(Work instruction): Copy the text of the entries below word for word, keeping every line in order. Leave out the image placeholders.

(Supplied material):
—————
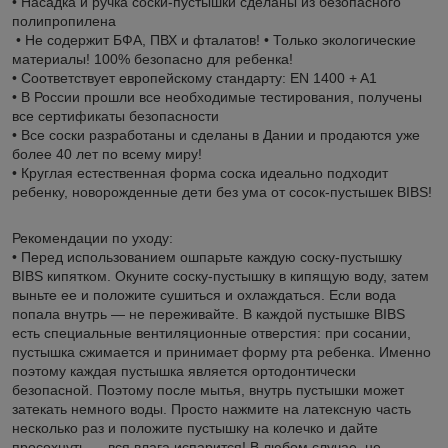
• Насадка и ручка соски-пустышки сделаны из безопасного
полипропилена
• Не содержит БФА, ПВХ и фталатов! • Только экологические
материалы! 100% безопасно для ребенка!
• Соответствует европейскому стандарту: EN 1400 + A1
• В России прошли все необходимые тестирования, получены
все сертификаты безопасности
• Все соски разработаны и сделаны в Дании и продаются уже
более 40 лет по всему миру!
• Круглая естественная форма соска идеально подходит
ребенку, новорожденные дети без ума от сосок-пустышек BIBS!
Рекомендации по уходу:
• Перед использованием ошпарьте каждую соску-пустышку
BIBS кипятком. Окуните соску-пустышку в кипящую воду, затем
выньте ее и положите сушиться и охлаждаться. Если вода
попала внутрь — не переживайте. В каждой пустышке BIBS
есть специальные вентиляционные отверстия: при сосании,
пустышка сжимается и принимает форму рта ребенка. Именно
поэтому каждая пустышка является ортодонтически
безопасной. Поэтому после мытья, внутрь пустышки может
затекать немного воды. Просто нажмите на латексную часть
несколько раз и положите пустышку на колечко и дайте
просохнуть — вся влага испарится! В любом случае, не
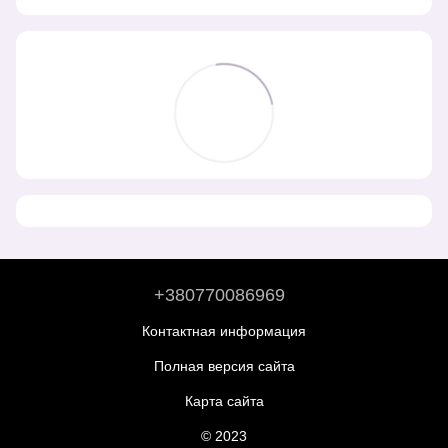
+380770086969
Контактная информация
Полная версия сайта
Карта сайта
© 2023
—————
(Finished exercise):
• Насадка и ручка соски-пустышки сделаны из безопасного
полипропилена
• Не содержит БФА, ПВХ и фталатов! • Только экологические
материалы! 100% безопасно для ребенка!
• Соответствует европейскому стандарту: EN 1400 + A1
• В России прошли все необходимые тестирования, получены
все сертификаты безопасности
• Все соски разработаны и сделаны в Дании и продаются уже
более 40 лет по всему миру!
• Круглая естественная форма соска идеально подходит
ребенку, новорожденные дети без ума от сосок-пустышек BIBS!
Рекомендации по уходу:
• Перед использованием ошпарьте каждую соску-пустышку
BIBS кипятком. Окуните соску-пустышку в кипящую воду, затем
выньте ее и положите сушиться и охлаждаться. Если вода
попала внутрь — не переживайте. В каждой пустышке BIBS
есть специальные вентиляционные отверстия: при сосании,
пустышка сжимается и принимает форму рта ребенка. Именно
поэтому каждая пустышка является ортодонтически
безопасной. Поэтому после мытья, внутрь пустышки может
затекать немного воды. Просто нажмите на латексную часть
несколько раз и положите пустышку на колечко и дайте
просохнуть — вся влага испарится! В любом случае, не
+380770086969
Контактная информация
Полная версия сайта
Карта сайта
© 2023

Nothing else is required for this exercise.